Continuing, from the matrices of intensities we extract the following figures, representing the median direct intensity:
For direct emissions we observe expected patterns. The most emitting industries are the non-renewable energy producers, extraction industries, or transportation. On the other side we find retail services, electricity trade and nuclear energy production.
In the next plot, we represent the ratio of indirect to direct intensities. The higher the ratio, the lower is the direct contribution with respect to the indirect sources.
For indirect emissions, we observe other interesting results. Trading of energy of course has a big indirect impact since they do not emit themselves, but buy a lot of polluting energy. Other industries that have high indirect impact are the ones that use lots of energy in their operations, such as the manufacture of machinery, electronics and textile products.
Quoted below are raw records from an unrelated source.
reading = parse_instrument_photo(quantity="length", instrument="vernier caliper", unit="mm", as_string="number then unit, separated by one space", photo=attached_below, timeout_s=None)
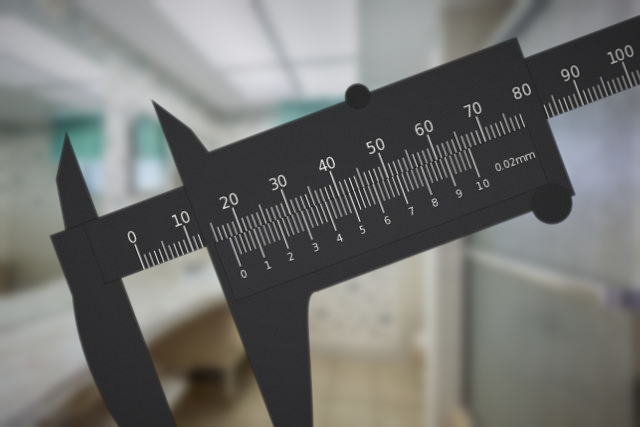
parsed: 17.5 mm
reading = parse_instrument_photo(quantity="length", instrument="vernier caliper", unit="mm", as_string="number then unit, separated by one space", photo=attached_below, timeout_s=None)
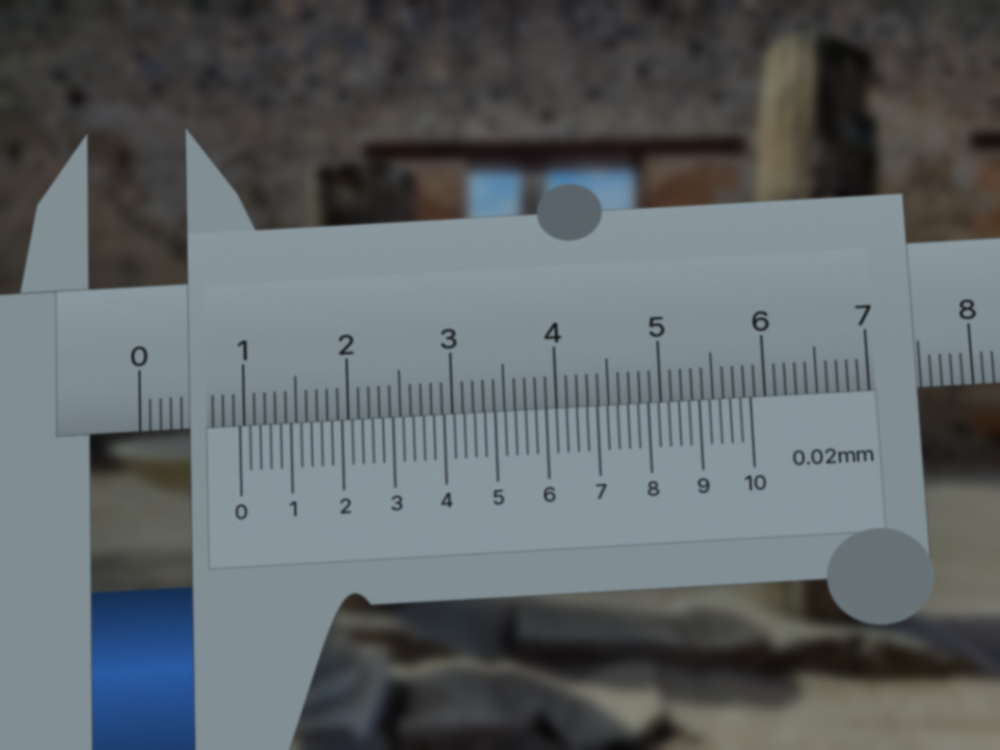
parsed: 9.6 mm
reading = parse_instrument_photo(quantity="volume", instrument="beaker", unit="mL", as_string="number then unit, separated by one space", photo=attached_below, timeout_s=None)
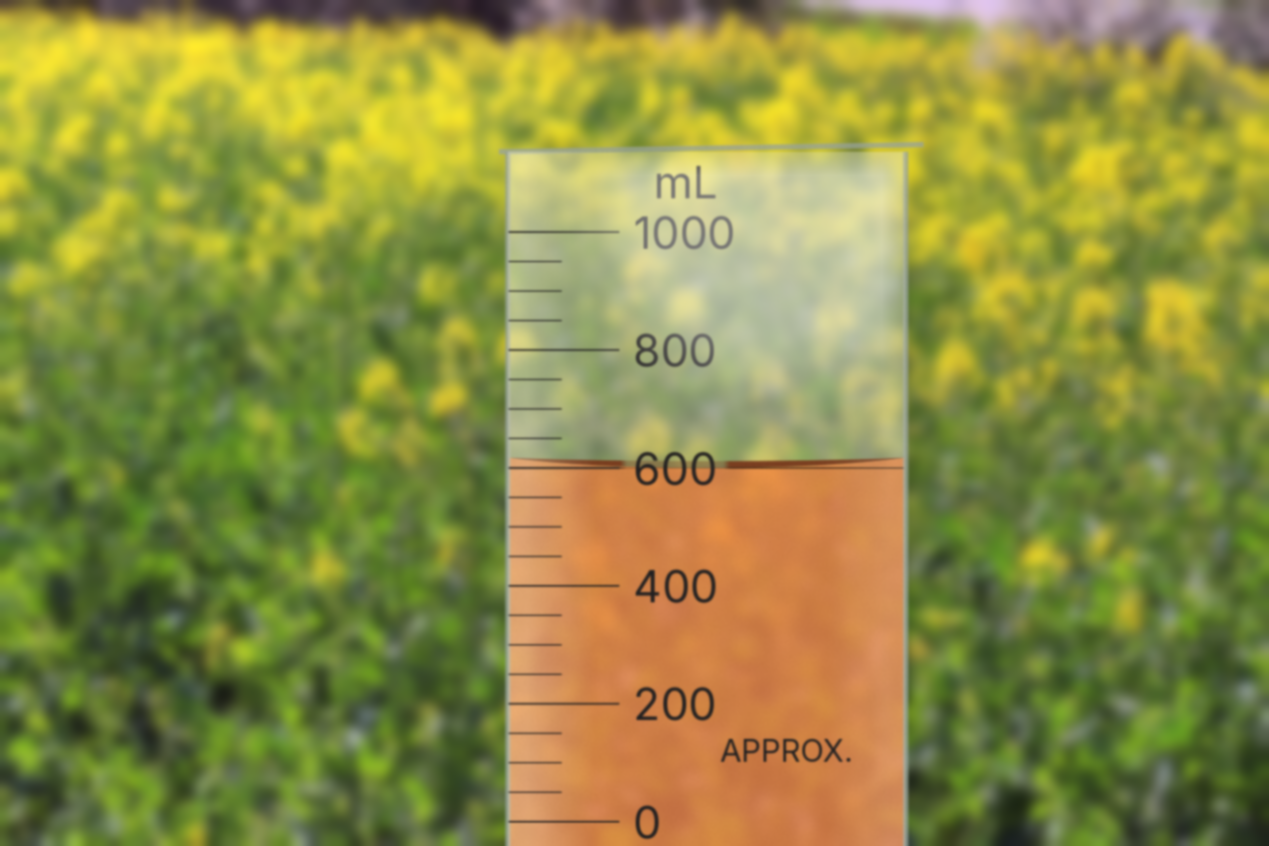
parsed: 600 mL
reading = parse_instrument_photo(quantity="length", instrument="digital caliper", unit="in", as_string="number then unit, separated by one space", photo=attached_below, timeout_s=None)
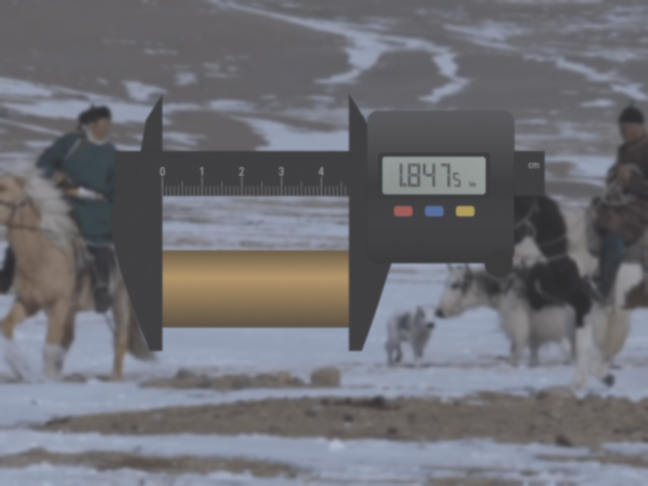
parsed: 1.8475 in
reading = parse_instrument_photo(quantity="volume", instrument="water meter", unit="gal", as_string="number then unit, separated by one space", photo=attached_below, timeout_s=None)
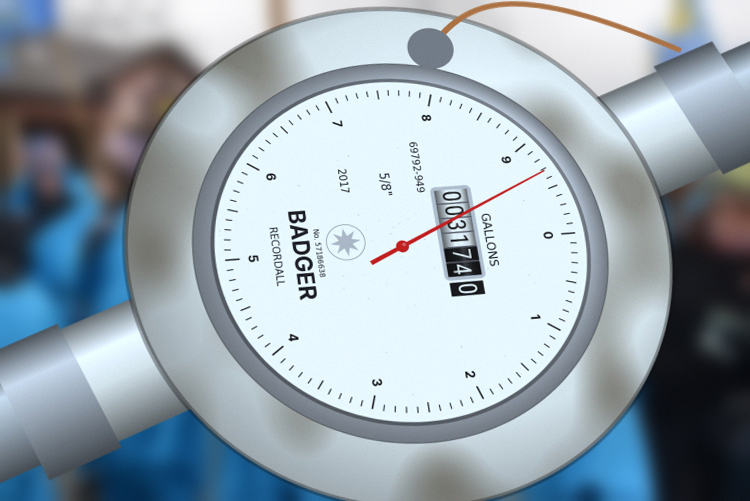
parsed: 31739.3 gal
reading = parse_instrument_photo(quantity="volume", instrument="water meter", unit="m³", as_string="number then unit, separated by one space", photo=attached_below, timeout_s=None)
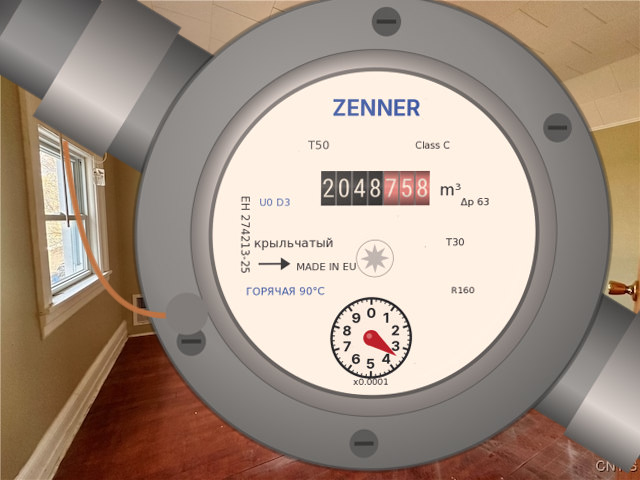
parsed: 2048.7583 m³
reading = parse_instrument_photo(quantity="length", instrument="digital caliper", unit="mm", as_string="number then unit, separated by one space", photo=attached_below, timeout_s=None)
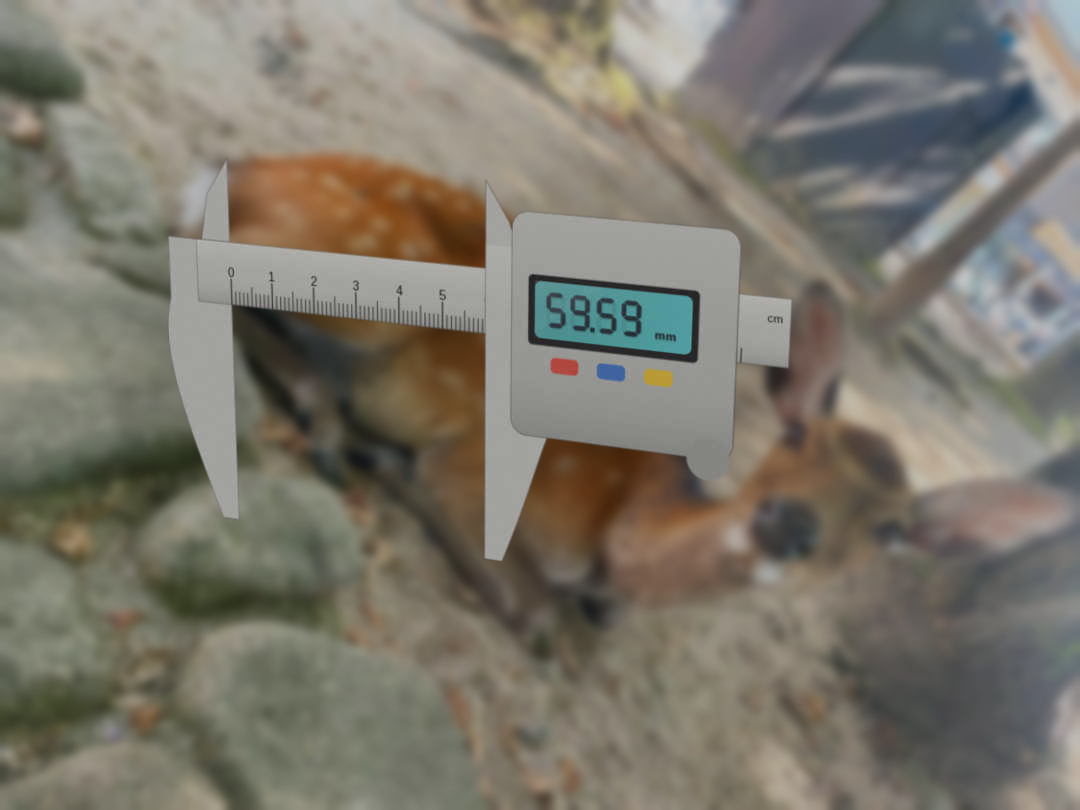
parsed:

We also see how the production of nuclear energy has a high impact ratio, probably due to the low direct emissions.
One industry that is always the center of attention is the transportation sector, because it is a big contributor to Scope 3 emissions throughout a company’s value chain due to the amount of greenhouse emissions that this sector produces. We can see this behavior in the graphs. The ratio of indirect to direct emissions of water and air transport fall in the low side of the graph, probably as a result of the large amount of direct emissions.
Conclusion
In summary, in this post we saw the use of the EEIO tables to analyze social and environmental indicators, both due to the direct and indirect activities of the industry. We also explained how the pymrio tool allows us to work with these tables incredibly easily.
Given the macroeconomic nature of the EEIO tables, it is a model that allows one to analyze and gain a very good understanding of supply-chain-related environmental pressures due to production and consumption activities. With some additional considerations, it can be used to evaluate the carbon footprint of a given company.
As data scientists it is absolutely necessary to have a deep knowledge of the data we are handling, as part of the exploration of the data and well before we even start to build the machine learning model. It is an essential part of our work, not only to be able to discern the quality and correctness of the data, but also to be able to evaluate and explain the results of the model.